Adriana Rosenzvaig - Union leader. Argentina

Participating in a collective struggle has given me the opportunity to transcend my own individuality, to develop my self-esteem and to join my efforts to those of others in order to demand a world that is fairer and founded on the principle of solidarity.

My father was a trade union leader at the Union of Sales Representatives, and my grandmother’s brother was a typographer in the Union of Graphical Workers, both in Argentina. I was inculcated with strong ethical values based on the principles of equality and justice. As soon as I started working, I joined a union and soon found myself participating in collective mobilisation and strikes. In 1976, as a result of the persecutions directed against me, I was forced into exile. When I returned home in 1982, I unionised the 100 workers employed by my printing company and they elected me as their shop steward. From then on I occupied a number of positions both at the national and international level.

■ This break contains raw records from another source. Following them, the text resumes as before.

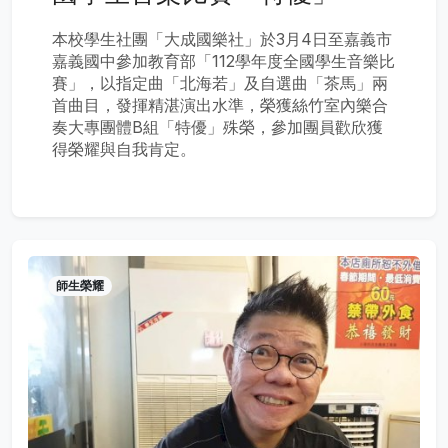
本校學生社團「大成國樂社」於3月4日至嘉義市
嘉義國中參加教育部「112學年度全國學生音樂比
賽」，以指定曲「北海若」及自選曲「茶馬」兩
首曲目，發揮精湛演出水準，榮獲絲竹室內樂合
奏大專團體B組「特優」殊榮，參加團員歡欣獲
得榮耀與自我肯定。
師生榮耀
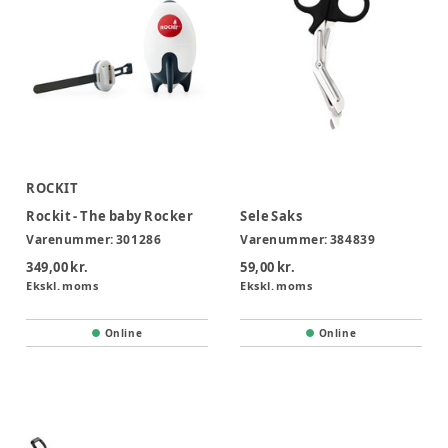
ROCKIT
Rockit - The baby Rocker
Sele Saks
Varenummer:
301286
Varenummer:
384839
349,00 kr.
59,00 kr.
Ekskl. moms
Ekskl. moms
Online
Online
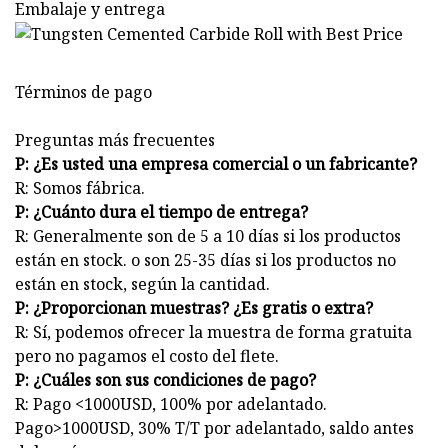
Embalaje y entrega
Términos de pago
Preguntas más frecuentes
P: ¿Es usted una empresa comercial o un fabricante?
R: Somos fábrica.
P: ¿Cuánto dura el tiempo de entrega?
R: Generalmente son de 5 a 10 días si los productos
están en stock. o son 25-35 días si los productos no
están en stock, según la cantidad.
P: ¿Proporcionan muestras? ¿Es gratis o extra?
R: Sí, podemos ofrecer la muestra de forma gratuita
pero no pagamos el costo del flete.
P: ¿Cuáles son sus condiciones de pago?
R: Pago <1000USD, 100% por adelantado.
Pago>1000USD, 30% T/T por adelantado, saldo antes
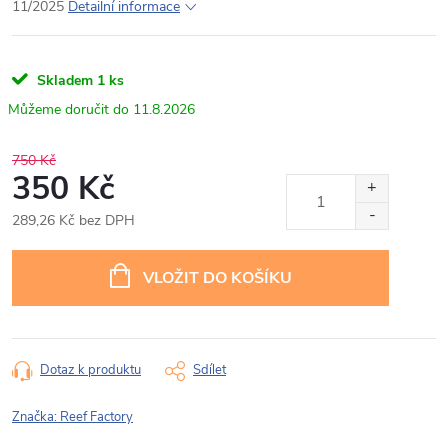
11/2025
Detailní informace
Skladem
1 ks
11.8.2026
750 Kč
350 Kč
289,26 Kč bez DPH
Měrná
cena:
VLOŽIT DO KOŠÍKU
Dotaz k produktu
Sdílet
Značka:
Reef Factory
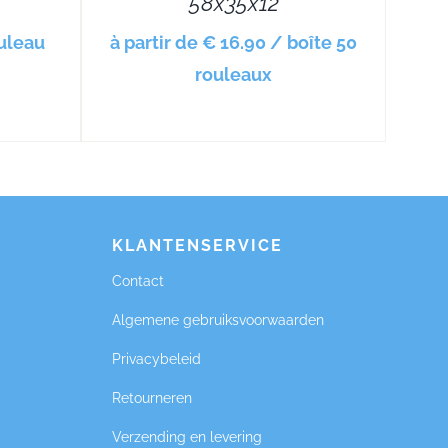
58x35x12
ouleau
à partir de € 16.90 / boîte 50
rouleaux
KLANTENSERVICE
Contact
Algemene gebruiksvoorwaarden
Privacybeleid
Retourneren
Verzending en levering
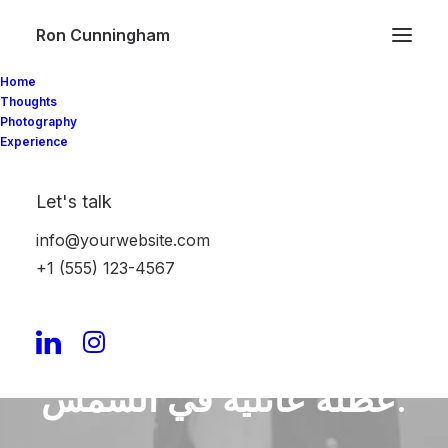
Ron Cunningham
Home
Thoughts
Photography
Experience
Let's talk
info@yourwebsite.com
+1 (555) 123-4567
اكتشاف روائع دبي
المناخ المثالي لقضاء
عطلة عائلية في الشمس.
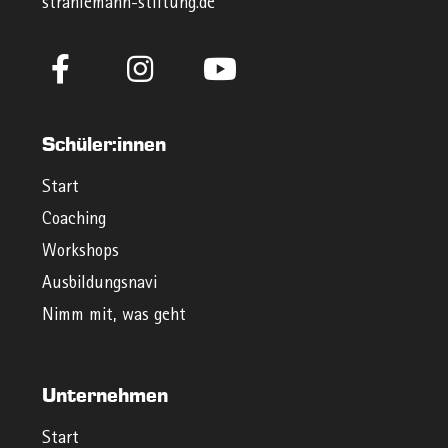
strahlemann-stiftung.de
Schüler:innen
Start
Coaching
Workshops
Ausbildungsnavi
Nimm mit, was geht
Unternehmen
Start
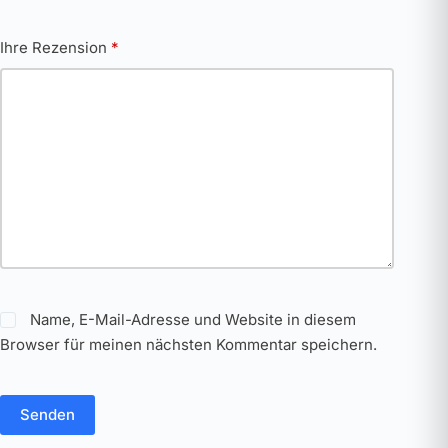
Ihre Rezension
*
Name, E-Mail-Adresse und Website in diesem
Browser für meinen nächsten Kommentar speichern.
Senden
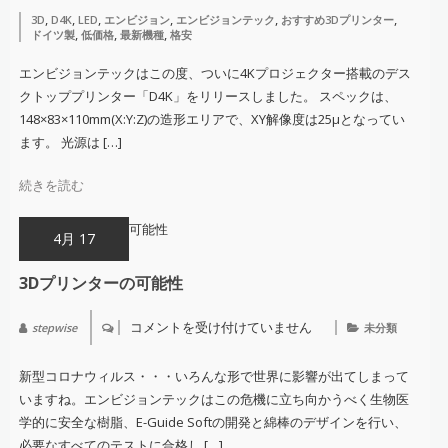
リ
,
,
,
,
,
,
3D
D4K
LED
エンビジョン
エンビジョンテック
おすすめ3Dプリンター
ー
,
,
,
ドイツ製
低価格
最新機種
格安
ス！
デ
ス
エンビジョンテックはこの度、ついに4Kプロジェクター搭載のデス
ク
クトッププリンター「D4K」をリリースしました。 スペックは、
ト
ッ
148×83×110mm(X:Y:Z)の造形エリアで、XY解像度は25μとなってい
プ
ます。 光源は […]
４
K
プ
続きを読む
リ
ン
タ
ー
4月 17
「D4K」！
は
3Dプリンターの可能性
コメントを受け付けていません
stepwise
未分類
3D
プ
リ
新型コロナウィルス・・・いろんな形で世界に影響が出てしまって
ン
タ
いますね。エンビジョンテックはこの危機に立ち向かうべく生物医
ー
学的に安全な樹脂、E-Guide Softの開発と綿棒のデザインを行い、
の
可
必要なすべてのテストに合格し […]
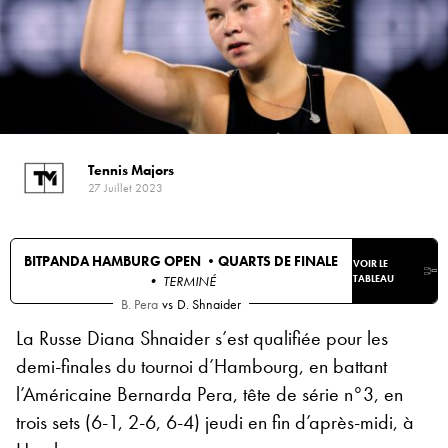
Tennis Majors
27 Juillet 2023
BITPANDA HAMBURG OPEN •
QUARTS DE FINALE
VOIR LE
• TERMINÉ
TABLEAU
B. Pera
vs
D. Shnaider
La Russe Diana Shnaider s’est qualifiée pour les
demi-finales du tournoi d’Hambourg, en battant
l’Américaine Bernarda Pera, tête de série n°3, en
trois sets (6-1, 2-6, 6-4) jeudi en fin d’après-midi, à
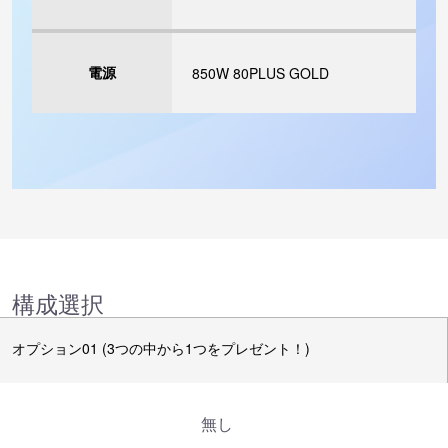
電源
850W 80PLUS GOLD
構成選択
オプション01 (3つの中から1つをプレゼント！)
無し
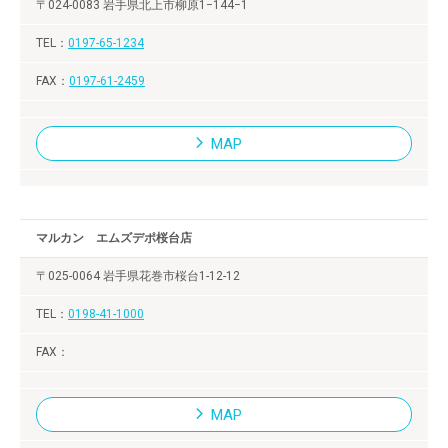
〒024-0083 岩手県北上市柳原1−144−1
0197-65-1234
0197-61-2459
MAP
マルカン エムズデポ桜台店
〒025-0064 岩手県花巻市桜台1-12-12
0198-41-1000
MAP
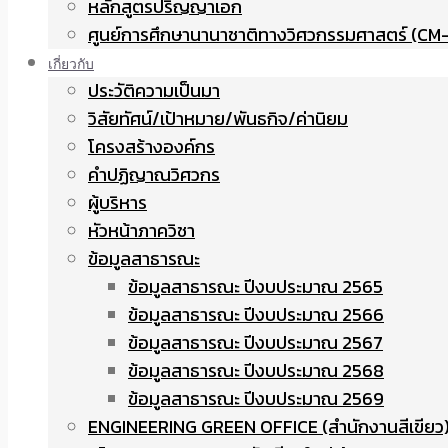
หลักสูตรปริญญาเอก
ศูนย์การศึกษานานาชาติทางวิศวกรรมศาสตร์ (CM-
เกี่ยวกับ
ประวัติความเป็นมา
วิสัยทัศน์/เป้าหมาย/พันธกิจ/ค่านิยม
โครงสร้างองค์กร
คำปฏิญาณวิศวกร
ผู้บริหาร
หัวหน้าภาควิชา
ข้อมูลสาธารณะ
ข้อมูลสาธารณะ ปีงบประมาณ 2565
ข้อมูลสาธารณะ ปีงบประมาณ 2566
ข้อมูลสาธารณะ ปีงบประมาณ 2567
ข้อมูลสาธารณะ ปีงบประมาณ 2568
ข้อมูลสาธารณะ ปีงบประมาณ 2569
ENGINEERING GREEN OFFICE (สำนักงานสีเขียว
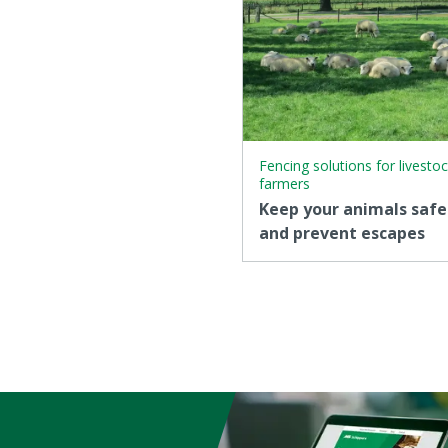
Fencing solutions for livesto
farmers
Keep your animals safe
and prevent escapes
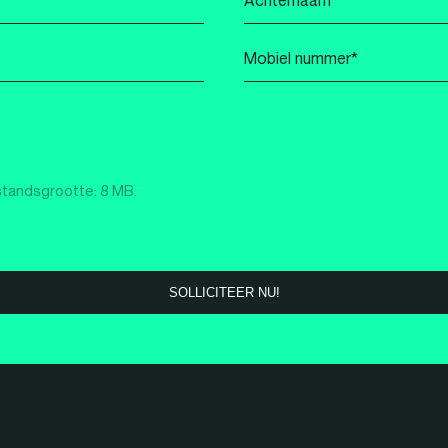
*
Mobiel
nummer
*
standsgrootte: 8 MB.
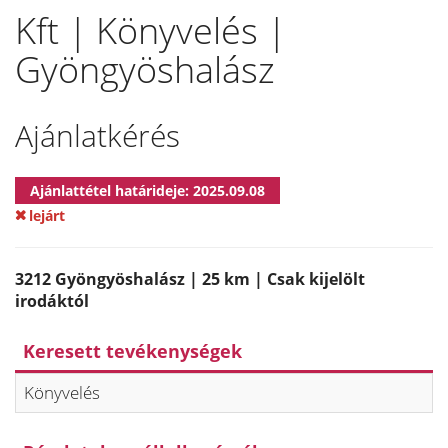
Kft | Könyvelés |
Gyöngyöshalász
Ajánlatkérés
Ajánlattétel határideje: 2025.09.08
lejárt
3212 Gyöngyöshalász | 25 km | Csak kijelölt
irodáktól
Keresett tevékenységek
Könyvelés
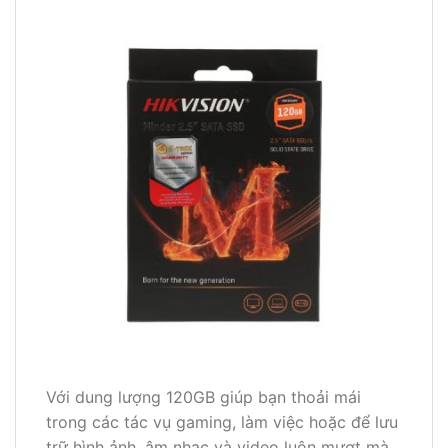
Với dung lượng 120GB giúp bạn thoải mái
trong các tác vụ gaming, làm việc hoặc để lưu
trữ hình ảnh, âm nhạc và video luôn mượt mà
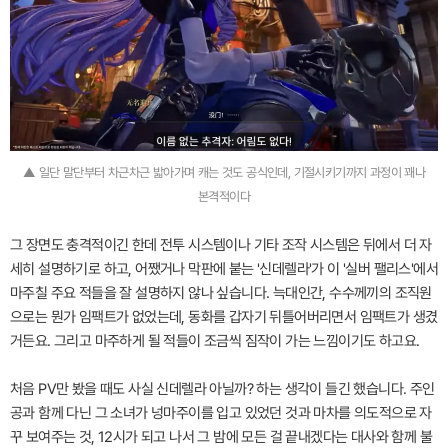
▲ 일단 말단부터 차근차근 밟아가며 캐는 것도 공식인데, 기절시키기까지 과정이 꽤나
본격적이다
그 장면도 충격적이긴 한데 전투 시스템이나 기타 조작 시스템은 뒤에서 더 자
세히 설명하기로 하고, 어쨌거나 막판에 붙는 '신데렐라'가 이 '실버 팰리스'에서
마주칠 주요 적들을 잘 설명하지 않나 싶습니다. 늑대인간, 수수께끼의 조직원
으로는 뭔가 임팩트가 없었는데, 동화를 갑자기 뒤틀어버리면서 임팩트가 생겼
거든요. 그리고 마주하게 될 적들이 조금씩 짐작이 가는 느낌이기도 하고요.
처음 PV만 봤을 때도 사실 신데렐라 아닐까? 하는 생각이 들긴 했습니다. 주인
공과 함께 다닌 그 소녀가 넝마주이를 입고 있었던 것과 마차를 의도적으로 자
꾸 보여주는 것, 12시가 되고 나서 그 밤에 모든 걸 끝내겠다는 대사와 함께 불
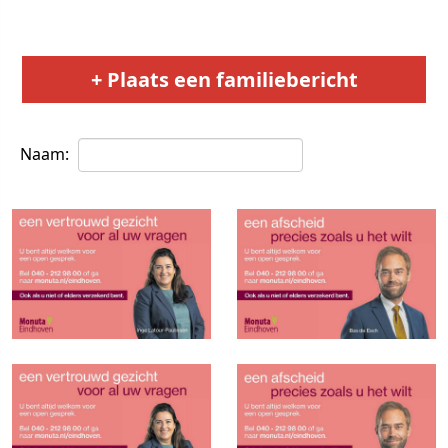
+ Plaats een familiebericht
Naam:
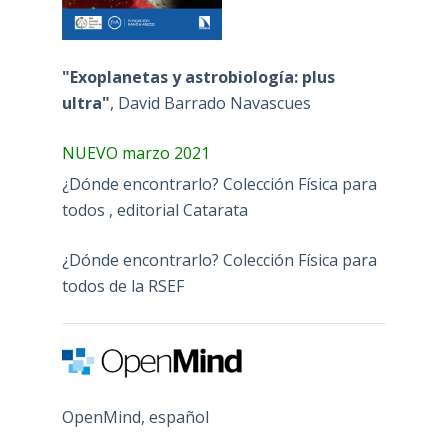
"Exoplanetas y astrobiología: plus
ultra"
, David Barrado Navascues
NUEVO marzo 2021
¿Dónde encontrarlo? Colección Física para
todos , editorial Catarata
¿Dónde encontrarlo? Colección Física para
todos de la RSEF
OpenMind, español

Trade union activism has given me a strong sense of identity and belonging. I never saw union activism as a space for individual achievements, but rather as a collective undertaking. At the printing company I felt that in my own modest way I had helped a hundred workers to gain a better understanding of their rights and dignity. Within UNI, I was proud, together with other sisters and brothers, to have negotiated various global agreements and am now actively involved in their implementation.

I never saw my place in the labour movement and as a political activist in terms of a career. It was quite simply my place in the world, a space which gave meaning and direction to my life.

Participating in a collective struggle has given me the opportunity to transcend my own individuality, to develop my self-esteem and to join my efforts to those of others in order to demand a world that is fairer and founded on the principle of solidarity.